━━━━━ AVAILABLE RECORDS

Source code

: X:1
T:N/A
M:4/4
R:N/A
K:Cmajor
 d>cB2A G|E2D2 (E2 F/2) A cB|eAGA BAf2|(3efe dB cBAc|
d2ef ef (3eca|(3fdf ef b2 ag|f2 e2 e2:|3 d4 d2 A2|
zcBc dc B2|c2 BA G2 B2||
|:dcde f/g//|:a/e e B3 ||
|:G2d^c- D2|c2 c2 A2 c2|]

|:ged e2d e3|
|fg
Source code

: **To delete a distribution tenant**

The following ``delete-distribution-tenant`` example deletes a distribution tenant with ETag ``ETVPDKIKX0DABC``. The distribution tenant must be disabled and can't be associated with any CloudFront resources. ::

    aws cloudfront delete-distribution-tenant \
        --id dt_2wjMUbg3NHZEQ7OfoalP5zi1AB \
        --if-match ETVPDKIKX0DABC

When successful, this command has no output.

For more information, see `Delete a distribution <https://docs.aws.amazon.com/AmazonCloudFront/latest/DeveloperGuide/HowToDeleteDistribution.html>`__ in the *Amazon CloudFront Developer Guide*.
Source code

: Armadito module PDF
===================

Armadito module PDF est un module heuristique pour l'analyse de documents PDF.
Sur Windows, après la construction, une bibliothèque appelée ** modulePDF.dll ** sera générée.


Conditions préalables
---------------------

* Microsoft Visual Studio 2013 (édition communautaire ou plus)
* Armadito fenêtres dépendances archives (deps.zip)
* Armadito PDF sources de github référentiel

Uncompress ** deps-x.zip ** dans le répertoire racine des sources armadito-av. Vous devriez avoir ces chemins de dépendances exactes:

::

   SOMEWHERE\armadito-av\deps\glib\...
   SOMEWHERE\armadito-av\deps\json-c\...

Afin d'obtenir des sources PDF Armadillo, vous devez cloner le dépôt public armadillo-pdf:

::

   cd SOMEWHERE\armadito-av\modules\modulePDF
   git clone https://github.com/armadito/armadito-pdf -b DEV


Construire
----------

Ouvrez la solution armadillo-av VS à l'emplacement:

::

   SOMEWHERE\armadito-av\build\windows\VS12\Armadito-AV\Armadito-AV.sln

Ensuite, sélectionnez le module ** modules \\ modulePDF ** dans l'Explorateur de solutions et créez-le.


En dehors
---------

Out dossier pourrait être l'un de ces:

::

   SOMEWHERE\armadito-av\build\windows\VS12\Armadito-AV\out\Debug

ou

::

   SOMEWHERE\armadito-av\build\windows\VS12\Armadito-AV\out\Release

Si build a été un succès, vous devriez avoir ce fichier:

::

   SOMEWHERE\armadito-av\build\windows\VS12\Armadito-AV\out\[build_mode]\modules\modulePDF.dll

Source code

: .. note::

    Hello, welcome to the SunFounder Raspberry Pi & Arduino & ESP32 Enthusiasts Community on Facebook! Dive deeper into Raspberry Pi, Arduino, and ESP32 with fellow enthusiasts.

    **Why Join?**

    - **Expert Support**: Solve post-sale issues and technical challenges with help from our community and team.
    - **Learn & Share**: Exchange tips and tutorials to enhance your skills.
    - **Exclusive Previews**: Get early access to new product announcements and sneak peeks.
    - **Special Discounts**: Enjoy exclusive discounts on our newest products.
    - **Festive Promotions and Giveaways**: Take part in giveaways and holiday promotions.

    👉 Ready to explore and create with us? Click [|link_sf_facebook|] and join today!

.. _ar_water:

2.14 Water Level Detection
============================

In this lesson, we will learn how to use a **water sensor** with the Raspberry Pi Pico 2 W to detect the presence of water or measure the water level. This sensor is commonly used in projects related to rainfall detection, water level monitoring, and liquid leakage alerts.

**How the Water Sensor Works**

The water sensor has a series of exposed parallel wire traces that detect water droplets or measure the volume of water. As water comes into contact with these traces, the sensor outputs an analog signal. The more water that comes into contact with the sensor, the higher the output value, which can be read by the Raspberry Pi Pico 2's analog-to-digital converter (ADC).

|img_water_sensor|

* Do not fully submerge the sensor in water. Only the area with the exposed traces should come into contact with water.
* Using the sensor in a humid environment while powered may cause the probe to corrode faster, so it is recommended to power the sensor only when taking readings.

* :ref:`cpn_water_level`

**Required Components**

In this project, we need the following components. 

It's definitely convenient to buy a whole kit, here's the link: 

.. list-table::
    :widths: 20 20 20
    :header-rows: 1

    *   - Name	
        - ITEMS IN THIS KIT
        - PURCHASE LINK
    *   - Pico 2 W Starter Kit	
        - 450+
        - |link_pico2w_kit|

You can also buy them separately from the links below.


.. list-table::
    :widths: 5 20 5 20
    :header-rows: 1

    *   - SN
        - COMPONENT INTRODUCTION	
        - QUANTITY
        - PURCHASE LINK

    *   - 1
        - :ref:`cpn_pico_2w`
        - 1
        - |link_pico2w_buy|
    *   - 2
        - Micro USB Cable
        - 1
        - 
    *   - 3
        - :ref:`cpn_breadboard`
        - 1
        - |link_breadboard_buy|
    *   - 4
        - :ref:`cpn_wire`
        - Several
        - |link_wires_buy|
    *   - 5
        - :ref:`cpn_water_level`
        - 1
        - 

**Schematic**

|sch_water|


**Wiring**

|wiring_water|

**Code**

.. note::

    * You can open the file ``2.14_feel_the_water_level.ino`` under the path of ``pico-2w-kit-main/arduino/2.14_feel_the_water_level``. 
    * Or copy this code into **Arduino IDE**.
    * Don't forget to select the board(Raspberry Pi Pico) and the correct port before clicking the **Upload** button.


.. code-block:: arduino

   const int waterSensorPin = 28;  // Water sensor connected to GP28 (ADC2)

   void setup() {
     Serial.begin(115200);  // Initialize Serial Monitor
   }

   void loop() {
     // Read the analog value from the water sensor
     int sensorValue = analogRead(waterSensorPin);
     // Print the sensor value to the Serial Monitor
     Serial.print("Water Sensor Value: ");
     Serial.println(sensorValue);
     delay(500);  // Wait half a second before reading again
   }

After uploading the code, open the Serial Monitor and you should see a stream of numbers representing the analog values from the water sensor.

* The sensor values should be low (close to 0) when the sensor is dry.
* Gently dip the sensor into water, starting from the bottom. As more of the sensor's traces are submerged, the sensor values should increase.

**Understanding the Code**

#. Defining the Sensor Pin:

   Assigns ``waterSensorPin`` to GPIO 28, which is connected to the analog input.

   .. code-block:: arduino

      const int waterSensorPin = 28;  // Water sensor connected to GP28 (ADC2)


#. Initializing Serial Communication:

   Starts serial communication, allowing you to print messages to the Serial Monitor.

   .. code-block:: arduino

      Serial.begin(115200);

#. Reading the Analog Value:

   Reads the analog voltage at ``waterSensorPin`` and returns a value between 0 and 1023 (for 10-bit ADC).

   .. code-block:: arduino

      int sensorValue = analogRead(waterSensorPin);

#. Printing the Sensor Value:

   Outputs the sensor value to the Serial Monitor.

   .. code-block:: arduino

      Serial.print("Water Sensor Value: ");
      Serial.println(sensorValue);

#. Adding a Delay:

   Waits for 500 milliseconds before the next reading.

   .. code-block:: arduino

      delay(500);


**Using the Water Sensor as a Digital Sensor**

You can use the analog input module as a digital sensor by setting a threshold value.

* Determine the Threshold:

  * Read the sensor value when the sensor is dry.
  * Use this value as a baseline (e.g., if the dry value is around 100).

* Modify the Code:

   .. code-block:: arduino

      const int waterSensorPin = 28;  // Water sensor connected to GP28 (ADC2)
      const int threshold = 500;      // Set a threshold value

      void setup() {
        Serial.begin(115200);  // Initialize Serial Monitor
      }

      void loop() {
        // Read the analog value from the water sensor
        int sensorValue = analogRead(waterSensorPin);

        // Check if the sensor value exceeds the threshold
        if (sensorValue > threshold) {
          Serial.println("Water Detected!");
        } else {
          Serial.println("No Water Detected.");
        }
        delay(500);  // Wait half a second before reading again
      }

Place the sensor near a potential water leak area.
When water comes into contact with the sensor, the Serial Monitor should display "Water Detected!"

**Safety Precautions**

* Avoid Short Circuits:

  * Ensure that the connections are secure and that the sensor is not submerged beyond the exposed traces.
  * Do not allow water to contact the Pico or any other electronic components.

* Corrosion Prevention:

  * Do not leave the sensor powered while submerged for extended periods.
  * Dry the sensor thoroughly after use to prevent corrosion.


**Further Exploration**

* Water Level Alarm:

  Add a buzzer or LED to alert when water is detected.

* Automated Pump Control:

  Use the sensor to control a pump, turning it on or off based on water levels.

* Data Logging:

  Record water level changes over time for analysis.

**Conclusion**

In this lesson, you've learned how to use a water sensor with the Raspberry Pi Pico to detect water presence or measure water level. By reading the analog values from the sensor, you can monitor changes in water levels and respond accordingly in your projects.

━━━━━━━━━━

◆ HOW TO COMPLETE THIS TASK: From the records above, print exactly the lines that run from the line with "Waits for 500" to the line with "is around 100).", inclusive.

◆ RESPONSE TO THE EXERCISE:
   Waits for 500 milliseconds before the next reading.

   .. code-block:: arduino

      delay(500);


**Using the Water Sensor as a Digital Sensor**

You can use the analog input module as a digital sensor by setting a threshold value.

* Determine the Threshold:

  * Read the sensor value when the sensor is dry.
  * Use this value as a baseline (e.g., if the dry value is around 100).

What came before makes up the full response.